Another scream ripped through his head, louder than the first. He turned left, then right, and then he was there in the classroom two doors down on the left before the echo had flown away.

Every desk, every cubby, every shelf had been ransacked. Plastic bodies lay across the carpet, broken limbs mixed with block piles and streamers torn from the bulletin boards. The letter of the week had been B, as in “bear.”

A wardrobe whimpered. Giles picked his way over the mess.
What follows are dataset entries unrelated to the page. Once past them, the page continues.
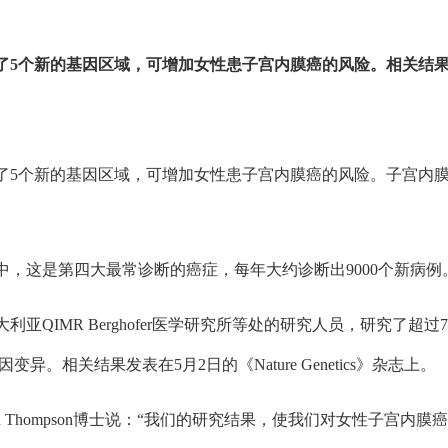
的基因区域，可增加女性患子宫内膜癌的风险。相关结果发表在5月2
了5个新的基因区域，可增加女性患子宫内膜癌的风险。子宫内
，这是第四大最常诊断的癌症，每年大约诊断出9000个新病例
QIMR Berghofer医学研究所等处的研究人员，研究了超过7
。相关结果发表在5月2日的《Nature Genetics》杂志上。
ah Thompson博士说：“我们的研究结果，使我们对女性子宫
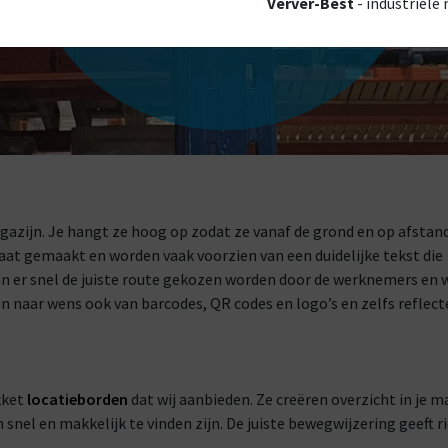
Verver-Best
- industriële
azijn. Je hangt ze hoog op zodat ze vanaf de grond en op afstand
at gemaakt en worden vaak voorzien van een duidelijke tekst die
an er snel de juiste route gekozen worden door de werknemers en 
en naar wens ook van barcodes, QR codes en logo’s en zelfs reflec
kket
locatieborden
dat wij aanbieden. Ze creëren overzicht in je m
snel en makkelijk te vinden zijn. De juiste bewegwijzering geeft r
The door was cracked open, but inside he heard nails scrabbling for a chink to grip and keep it closed.

“Better open it.”

For someone who wore half again his weight in metal, Peter could be stealthy when he chose.

Giles sighed. “Yes, sir.” He reached for the handle.

The door flew back as a body launched itself from the mound of teddy bears where it had been buried. It gripped a white bear by the leg like a mace, flailing it towards the intruders.

Giles sighed again. There was no hope, then. The candidate’s white-blonde hair had darkened with sweat, and his tan had leached away from terror, but he was still beautiful. Blood oozed from somewhere on the back of his head to coat his neck. His eye-whites shone pink behind the rose-colored glasses, pupils shrunk to pinpricks.

“Stay away!” The candidate swung his bear towards the pair. “Stay still!”

“We haven’t moved, lad. Breathe, now, that’s it—” Peter kept up the patter as the swings slowed, then stopped. The candidate stood, trembling, head turning between Giles and the dwarf and the door and back to Giles.

He began to giggle, a manic, mad sound, the bear loosening in his grip. “Cin-der-ell-a, dressed in yell-ah, went upstairs to kiss a fella! And then he died,” he said. “Like you. Like them. Like me.”

The candidate smiled then—that brilliantly cocky smirk—and the steak knife he’d hidden behind the bear’s leg bit into his own neck. He kept giggling even while the air burbled out of his throat to mix with blood. The blade fell to the carpet, the body toppling backwards into the closet to rest on the pile of staring bears.

Those damn giggles echoed longer in Giles’s head than the screams.

“What a waste,” Giles whispered. He had not moved.

“Brave boy,” Peter agreed. “But not ours.”

The rose-colored glasses had fused to the candidate’s head during the trial. Bloody furrows behind his ears marked where he’d tried to dig them off. Peter used the dropped knife to saw the glasses away from the corpse; no need to waste a clean blade. “Here, Giles, clean these up.”

But Giles didn’t take the glasses from Peter’s hand. Instead, he knelt and placed the boy’s hands across his chest. He pulled two slightly linty pennies from his jeans pocket. “Goodbye,” he said, weighing the lids shut.

Peter had watched this silently, a silver flask clutched in one hand and a pair of filthy glasses in the other. He spoke now. “Get back, now. It’s time.”

Giles stood, allowing Peter to sprinkle a clear liquid across the closet and the body. A click, a flash, and half the room was in flames. The fire turned the corpse's flesh fever-red in a mockery of health.

“It’s time,” Peter repeated. Giles turned to find the glasses offered to him a second time, the lenses clean and nestled in a now-dirty handkerchief.

Giles just looked at the glasses. “How long do we look, Peter?” he asked, dropping the subservient show. “How many more people have to die until we find them?”

The pink glass glistened red in the flames, refracting shadows of dark blue and violet and gold in the palm of Peter’s hand. “We look as long as it takes, boy.” It was Peter’s turn to sigh. “There’s nothing for it. Nothing we can do.”

He held out the glasses once more, and this time, Giles accepted them. Without another word, they left the room as bells began to shriek in the empty building.